The latest testing results show, the problem only happened when migrating from multitenant to networkpolicy, tested in v3.11.141

Comment 17 zhaozhanqi 2019-09-06 02:02:26 UTC

namespace + pod selector should be added from 4.0, so it should be worked in 3.11 I remember.

Comment 18 zhaozhanqi 2019-09-06 02:03:21 UTC

(In reply to zhaozhanqi from comment #17)
> namespace + pod selector should be added from 4.0, so it should be worked in
> 3.11 I remember.

sorry, typo 'it should NOT be worked in 3.11'

Comment 20 Samuel 2019-09-06 10:22:45 UTC

(In reply to zhaozhanqi from comment #17)
> namespace + pod selector should be added from 4.0, so it should be worked in
> 3.11 I remember.



Indeed, the following snippet, taken from k8s docs, won't work ocp 3.x:

kind: NetworkPolicy
apiVersion: networking.k8s.io/v1
metadata:
  name: allow-from-default-namespace
spec:
  podSelector:
  ingress:
  - from:
    - namespaceSelector:
        matchLabels:
          name: default
      podSelector:
        matchLabels:
          name: pod-in-default-namespace


And I think that's what our doc means, when it is said podSelector can not be used in combination with namespaceSelector.

Now, I'm pretty sure the following should work, as it is mentioned in 3.11 docs - and I already used it with other customers running 3.10+:

kind: NetworkPolicy
apiVersion: networking.k8s.io/v1
metadata:
  name: allow-from-default-namespace
spec:
  podSelector:
  ingress:
  - from:
    - namespaceSelector:
        matchLabels:
          name: default


Regards.

Comment 21 David Caldwell 2019-09-06 10:35:01 UTC

@Samuel
zhaozhanqi corrected that to 'it should NOT be worked in 3.11'

Comment 22 Samuel 2019-09-06 11:17:45 UTC

understood, and I'd rather make sure it is clear that the sample we're having issues with should work.

Despite using podSelector alongside namespaceSelector, this is a case that should work in 3.11.

Comment 24 Brian J. Beaudoin 2019-09-07 00:28:11 UTC

This is working for me as expected in OpenShift 3.11.141. The API schema in Comment #20 is incorrect.

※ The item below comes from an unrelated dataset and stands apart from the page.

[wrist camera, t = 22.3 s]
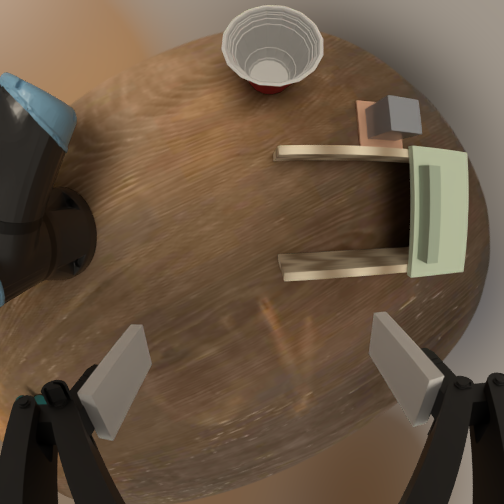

The `spec` object should look like this:

spec:
  podSelector: {}
  ingress:
  - from:
    - namespaceSelector:
        matchLabels:
          name: default
    - podSelector:
        matchLabels:
          name: pod-in-this-namespace

From what I understand the "from" rules are not evaluated as "AND" but as "OR". The podSelector is not related to the namespaceSelector so "pod-in-default-namespace" is really "pod-in-this-namespace". Either the namespaceSelector or the podSelector may match, the first rule that matches in the from block will allow the traffic.

The documentation states "ingress: Each NetworkPolicy may include a list of whitelist ingress rules."
https://kubernetes.io/docs/concepts/services-networking/network-policies/#the-networkpolicy-resource


Blocks evaluated together (AND logic):

- ingress
- ports

Blocks evaluated separately (OR logic):

- ingress.ipBlock
- ingress.namespaceSelector
- ingress.podSelector

I tested the following in the openshift-console project to show the podSelector, when specified properly, does not block traffic and was treated with "OR" when the namespace was defined. (Note, the podSelector is treated as being within the current namespace, not within the aforementioned namespace).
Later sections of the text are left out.